** RECORDS TO USE follows **

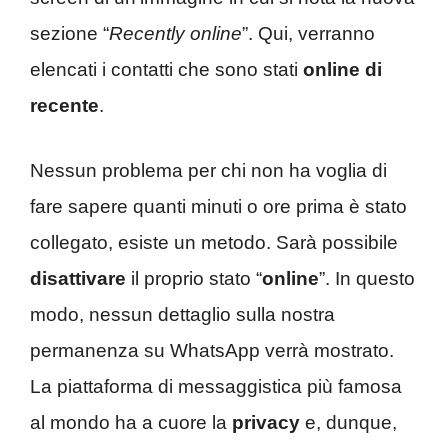
sezione “
Recently online
”. Qui, verranno
elencati i contatti che sono stati
online di
recente
.
Nessun problema per chi non ha voglia di
fare sapere quanti minuti o ore prima è stato
collegato, esiste un metodo. Sarà possibile
disattivare
il proprio stato “
online
”. In questo
modo, nessun dettaglio sulla nostra
permanenza su WhatsApp verrà mostrato.
La piattaforma di messaggistica più famosa
al mondo ha a cuore la
privacy
e, dunque,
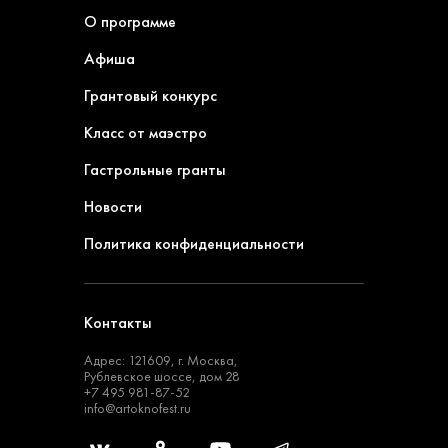
О программе
Афиша
Грантовый конкурс
Класс от маэстро
Гастрольные гранты
Новости
Политика конфиденциальности
Контакты
Адрес: 121609, г. Москва,
Рублевское шоссе, дом 28
+7 495 981-87-52
info@artoknofest.ru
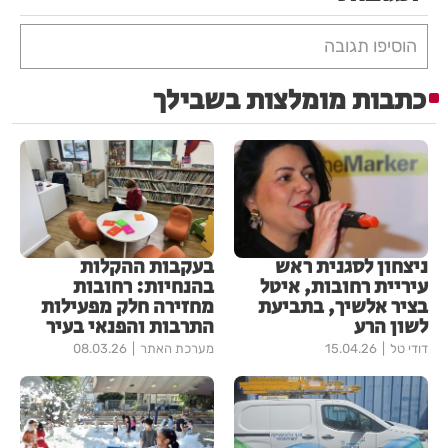
הוסיפו תגובה
כתבות מומלצות בשבילך
ניצחון לסגנית ראש
בעקבות ההקלות
עיריית רחובות, איטל
בהנחיות: רחובות
בציר אלשיך, בתביעת
מחזירה חלק מפעילות
לשון הרע
התרבות והפנאי בעיר
דודי טל
15.04.26
מערכת האתר
08.03.26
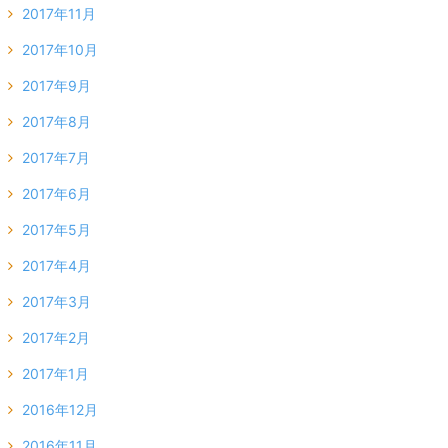
2017年11月
2017年10月
2017年9月
2017年8月
2017年7月
2017年6月
2017年5月
2017年4月
2017年3月
2017年2月
2017年1月
2016年12月
2016年11月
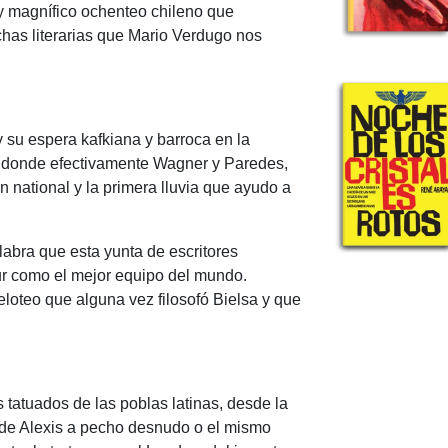
 y magnífico ochenteo chileno que
ichas literarias que Mario Verdugo nos
y su espera kafkiana y barroca en la
ros donde efectivamente Wagner y Paredes,
n national y la primera lluvia que ayudo a
abra que esta yunta de escritores
 sur como el mejor equipo del mundo.
loteo que alguna vez filosofó Bielsa y que
tatuados de las poblas latinas, desde la
ra de Alexis a pecho desnudo o el mismo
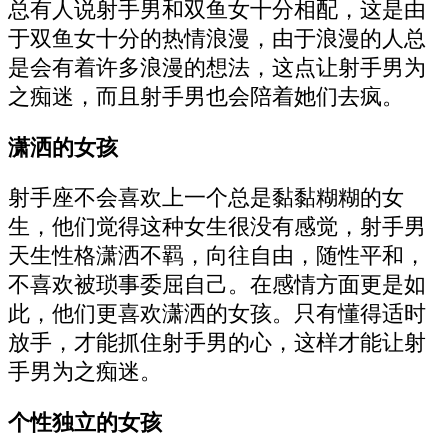
总有人说射手男和双鱼女十分相配，这是由
于双鱼女十分的热情浪漫，由于浪漫的人总
是会有着许多浪漫的想法，这点让射手男为
之痴迷，而且射手男也会陪着她们去疯。
潇洒的女孩
射手座不会喜欢上一个总是黏黏糊糊的女
生，他们觉得这种女生很没有感觉，射手男
天生性格潇洒不羁，向往自由，随性平和，
不喜欢被琐事委屈自己。在感情方面更是如
此，他们更喜欢潇洒的女孩。只有懂得适时
放手，才能抓住射手男的心，这样才能让射
手男为之痴迷。
个性独立的女孩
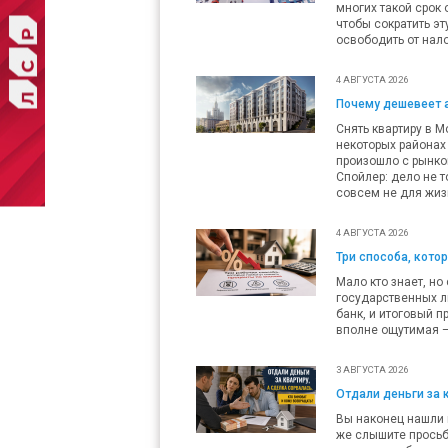
многих такой срок 
чтобы сократить эт
освободить от нало
4 АВГУСТА 2026
Почему дешевеет 
Снять квартиру в М
некоторых районах 
произошло с рынко
Спойлер: дело не т
совсем не для жиз
4 АВГУСТА 2026
Три способа, кото
Мало кто знает, но
государственных л
банк, и итоговый п
вполне ощутимая — 
3 АВГУСТА 2026
Отдали деньги за 
Вы наконец нашли п
же слышите просьб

** End of RECORDS TO USE **

REQUIRED ACTION:
Reproduce the data above exactly, but only from the line containing "是会有着许多浪漫的想法，这点让射手男为" through the line containing "3 АВГУСТА 2026". Omit all pictures.

EXERCISE OUTPUT:
是会有着许多浪漫的想法，这点让射手男为
之痴迷，而且射手男也会陪着她们去疯。
潇洒的女孩
射手座不会喜欢上一个总是黏黏糊糊的女
生，他们觉得这种女生很没有感觉，射手男
天生性格潇洒不羁，向往自由，随性平和，
不喜欢被琐事委屈自己。在感情方面更是如
此，他们更喜欢潇洒的女孩。只有懂得适时
放手，才能抓住射手男的心，这样才能让射
手男为之痴迷。
个性独立的女孩
многих такой срок 
чтобы сократить эт
освободить от нало
4 АВГУСТА 2026
Почему дешевеет 
Снять квартиру в М
некоторых районах 
произошло с рынко
Спойлер: дело не т
совсем не для жиз
4 АВГУСТА 2026
Три способа, кото
Мало кто знает, но
государственных л
банк, и итоговый п
вполне ощутимая — 
3 АВГУСТА 2026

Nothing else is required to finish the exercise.